- EXERCISES
1 > List the present-day avenues that the passage on Pacific Beach history says the developers' railroad line ran over between downtown and the ocean front.
2 > Carry the Pacific Beach hotel history forward with the next part, starting after its final sentence.
:: DOCUMENT EXCERPT
In 1887 a ‘syndicate of millionaires’ acquired most of the property in the undeveloped area north of Mission Bay (then called False Bay), christened their new tract Pacific Beach, and incorporated themselves as the Pacific Beach Company. These developers also built a railroad line that ran from downtown to the ocean front in Pacific Beach over what are now Garnet, Balboa and Grand avenues. At about where Second (now Bayard) Street intersects Grand the railroad line curved south to a passenger depot and maintenance facility at the end of the line. In 1888 the Pacific Beach Company built a hotel, the Hotel del Pacific, on Block A along this curve, the site of the present-day Starbucks on the southeast corner of Grand and Mission (2022 note; Starbucks has been replaced by Presotea).

News from Pacific Beach during the late 1880s and early 1890s suggested that the hotel was not initially a success. In November 1889 a Special Notice in the San Diego Union, ‘Removed to 872 Sixth St. The remnant of furniture from Pacific Beach Hotel, cheap’, implied a clearance sale. By September 1890 the hotel had apparently dropped the Hotel del Pacific name and was under new management; the Union ran an ad for ‘Pacific Beach Hotel, new management–reasonable rates. Choice rooms, with lovely ocean view; excellent meals. Special rates made to parties and families. Picnics supplied on short notice. Magnificent beach; fine surf bathing; bath house in connection; free use of pavilion. Round trip by motor from San Diego, 25 cents. For rates and further information address Pacific Beach Hotel, San Diego, Cal. Telephone 198’.
::::
:: MATERIAL PROVIDED
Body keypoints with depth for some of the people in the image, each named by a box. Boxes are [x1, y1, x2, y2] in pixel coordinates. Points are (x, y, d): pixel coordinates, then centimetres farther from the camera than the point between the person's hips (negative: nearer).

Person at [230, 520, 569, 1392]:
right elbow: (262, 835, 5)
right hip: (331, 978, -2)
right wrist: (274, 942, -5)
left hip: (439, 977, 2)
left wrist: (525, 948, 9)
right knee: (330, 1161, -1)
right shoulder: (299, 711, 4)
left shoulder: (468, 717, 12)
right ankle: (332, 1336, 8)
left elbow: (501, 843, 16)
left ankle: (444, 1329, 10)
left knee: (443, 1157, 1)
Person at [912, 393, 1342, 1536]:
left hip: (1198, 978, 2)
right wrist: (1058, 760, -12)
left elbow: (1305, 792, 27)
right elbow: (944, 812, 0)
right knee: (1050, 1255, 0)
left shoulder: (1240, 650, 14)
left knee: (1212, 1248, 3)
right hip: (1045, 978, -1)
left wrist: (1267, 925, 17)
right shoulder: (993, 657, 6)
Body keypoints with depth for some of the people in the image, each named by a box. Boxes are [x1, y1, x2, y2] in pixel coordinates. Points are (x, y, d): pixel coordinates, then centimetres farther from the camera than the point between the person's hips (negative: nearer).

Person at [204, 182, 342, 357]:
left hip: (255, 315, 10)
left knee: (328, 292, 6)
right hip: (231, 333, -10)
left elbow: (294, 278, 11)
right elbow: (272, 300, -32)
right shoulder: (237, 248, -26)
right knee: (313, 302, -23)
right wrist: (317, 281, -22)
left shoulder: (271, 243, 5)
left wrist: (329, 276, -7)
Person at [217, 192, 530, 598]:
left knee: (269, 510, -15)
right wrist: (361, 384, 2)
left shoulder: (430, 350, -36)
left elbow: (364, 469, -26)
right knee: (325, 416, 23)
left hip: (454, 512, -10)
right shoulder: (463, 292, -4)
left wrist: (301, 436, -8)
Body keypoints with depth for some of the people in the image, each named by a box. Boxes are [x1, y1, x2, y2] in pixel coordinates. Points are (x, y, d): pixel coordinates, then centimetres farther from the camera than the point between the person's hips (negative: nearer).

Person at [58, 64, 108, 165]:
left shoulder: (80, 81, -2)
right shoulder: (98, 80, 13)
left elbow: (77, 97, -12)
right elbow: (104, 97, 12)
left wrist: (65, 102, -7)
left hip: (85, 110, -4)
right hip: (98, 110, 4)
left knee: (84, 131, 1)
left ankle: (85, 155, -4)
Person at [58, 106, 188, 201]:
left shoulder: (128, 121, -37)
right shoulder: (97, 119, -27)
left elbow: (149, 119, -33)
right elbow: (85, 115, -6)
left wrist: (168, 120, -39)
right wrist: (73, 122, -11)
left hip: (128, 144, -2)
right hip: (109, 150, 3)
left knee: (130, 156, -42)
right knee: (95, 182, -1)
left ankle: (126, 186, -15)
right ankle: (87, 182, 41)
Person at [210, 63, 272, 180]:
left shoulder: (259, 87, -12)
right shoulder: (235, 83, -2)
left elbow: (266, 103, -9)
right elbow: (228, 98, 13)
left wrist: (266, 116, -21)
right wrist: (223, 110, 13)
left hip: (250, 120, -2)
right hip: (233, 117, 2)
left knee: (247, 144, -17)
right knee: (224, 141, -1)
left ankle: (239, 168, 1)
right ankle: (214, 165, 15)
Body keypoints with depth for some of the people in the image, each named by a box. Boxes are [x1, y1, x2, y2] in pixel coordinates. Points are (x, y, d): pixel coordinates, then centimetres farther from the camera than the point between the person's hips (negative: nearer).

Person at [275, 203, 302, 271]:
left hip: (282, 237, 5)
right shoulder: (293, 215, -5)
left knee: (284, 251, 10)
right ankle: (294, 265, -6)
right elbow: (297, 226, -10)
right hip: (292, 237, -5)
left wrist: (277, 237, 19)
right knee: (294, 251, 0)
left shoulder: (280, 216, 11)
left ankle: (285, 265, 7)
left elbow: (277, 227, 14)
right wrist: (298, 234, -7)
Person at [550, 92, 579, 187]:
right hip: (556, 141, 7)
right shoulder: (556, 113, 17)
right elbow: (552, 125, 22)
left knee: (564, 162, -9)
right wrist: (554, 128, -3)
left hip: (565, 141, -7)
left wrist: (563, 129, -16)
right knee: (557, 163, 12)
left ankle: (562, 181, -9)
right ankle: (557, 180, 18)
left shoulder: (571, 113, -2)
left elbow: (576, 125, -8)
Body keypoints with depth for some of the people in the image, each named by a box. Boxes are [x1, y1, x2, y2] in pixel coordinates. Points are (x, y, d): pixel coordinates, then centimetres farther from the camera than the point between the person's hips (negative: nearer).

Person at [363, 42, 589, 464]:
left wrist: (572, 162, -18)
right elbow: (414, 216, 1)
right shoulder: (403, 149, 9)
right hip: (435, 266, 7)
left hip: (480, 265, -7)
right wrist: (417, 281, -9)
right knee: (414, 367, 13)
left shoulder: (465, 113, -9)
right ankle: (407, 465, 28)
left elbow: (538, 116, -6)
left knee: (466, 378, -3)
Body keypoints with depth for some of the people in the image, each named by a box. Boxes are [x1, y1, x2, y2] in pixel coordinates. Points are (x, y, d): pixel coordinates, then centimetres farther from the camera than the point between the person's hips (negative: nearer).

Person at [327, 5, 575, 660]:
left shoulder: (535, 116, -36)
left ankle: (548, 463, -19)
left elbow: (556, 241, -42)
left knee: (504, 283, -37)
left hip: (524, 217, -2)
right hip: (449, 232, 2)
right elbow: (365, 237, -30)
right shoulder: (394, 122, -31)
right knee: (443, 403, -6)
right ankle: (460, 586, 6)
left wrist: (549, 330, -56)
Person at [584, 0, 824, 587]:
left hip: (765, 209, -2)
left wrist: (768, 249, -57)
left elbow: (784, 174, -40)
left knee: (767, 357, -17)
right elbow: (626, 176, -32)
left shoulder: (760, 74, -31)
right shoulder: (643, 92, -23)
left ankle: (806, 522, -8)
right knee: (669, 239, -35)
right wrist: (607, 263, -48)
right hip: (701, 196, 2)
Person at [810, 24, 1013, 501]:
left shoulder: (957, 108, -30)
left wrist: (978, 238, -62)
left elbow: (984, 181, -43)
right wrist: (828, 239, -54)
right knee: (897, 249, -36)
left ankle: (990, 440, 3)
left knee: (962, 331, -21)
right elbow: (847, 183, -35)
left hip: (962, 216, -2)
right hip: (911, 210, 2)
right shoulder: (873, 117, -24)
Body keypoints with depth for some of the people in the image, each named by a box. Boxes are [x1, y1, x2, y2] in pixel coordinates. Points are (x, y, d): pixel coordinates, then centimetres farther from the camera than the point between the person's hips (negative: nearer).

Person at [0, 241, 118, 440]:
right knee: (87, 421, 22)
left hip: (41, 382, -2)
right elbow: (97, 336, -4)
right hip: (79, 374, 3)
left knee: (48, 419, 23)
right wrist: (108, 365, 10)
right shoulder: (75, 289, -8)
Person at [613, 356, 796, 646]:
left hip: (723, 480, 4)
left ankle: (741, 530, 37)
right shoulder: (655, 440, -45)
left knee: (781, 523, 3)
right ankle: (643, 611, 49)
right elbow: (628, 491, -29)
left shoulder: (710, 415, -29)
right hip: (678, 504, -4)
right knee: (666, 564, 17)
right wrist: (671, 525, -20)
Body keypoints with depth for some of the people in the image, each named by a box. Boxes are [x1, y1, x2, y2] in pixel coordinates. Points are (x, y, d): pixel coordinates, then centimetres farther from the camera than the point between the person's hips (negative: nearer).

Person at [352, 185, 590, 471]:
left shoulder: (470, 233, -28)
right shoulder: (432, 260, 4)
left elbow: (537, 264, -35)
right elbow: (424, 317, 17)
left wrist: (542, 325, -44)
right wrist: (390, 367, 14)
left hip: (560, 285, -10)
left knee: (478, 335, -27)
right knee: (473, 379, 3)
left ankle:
::::
- RESULTS OF THE TASKS
1 > Garnet Avenue, Balboa Avenue, Grand Avenue

2 >
There may also have been difficulties with vendors or contractors; the Union’s Local Intelligence column in March 1891 reported that the argument to set aside the order for sheriff’s sale in the case of the Southern California Lumber Company vs. the Pacific Beach Hotel was continued before Judge Torrance (a sheriff’s sale was a public auction of real property at the courthouse door to satisfy a judgement against the property owner). Not all of the news was discouraging, though; the Union reported in February 1892 that the Pacific Beach Hotel was full. In February 1893 the Pacific Beach railway advertised Sunday excursions to Pacific Beach for 25 cents, round trip. Luncheon could be had at the Pacific Beach Hotel for 25 cents.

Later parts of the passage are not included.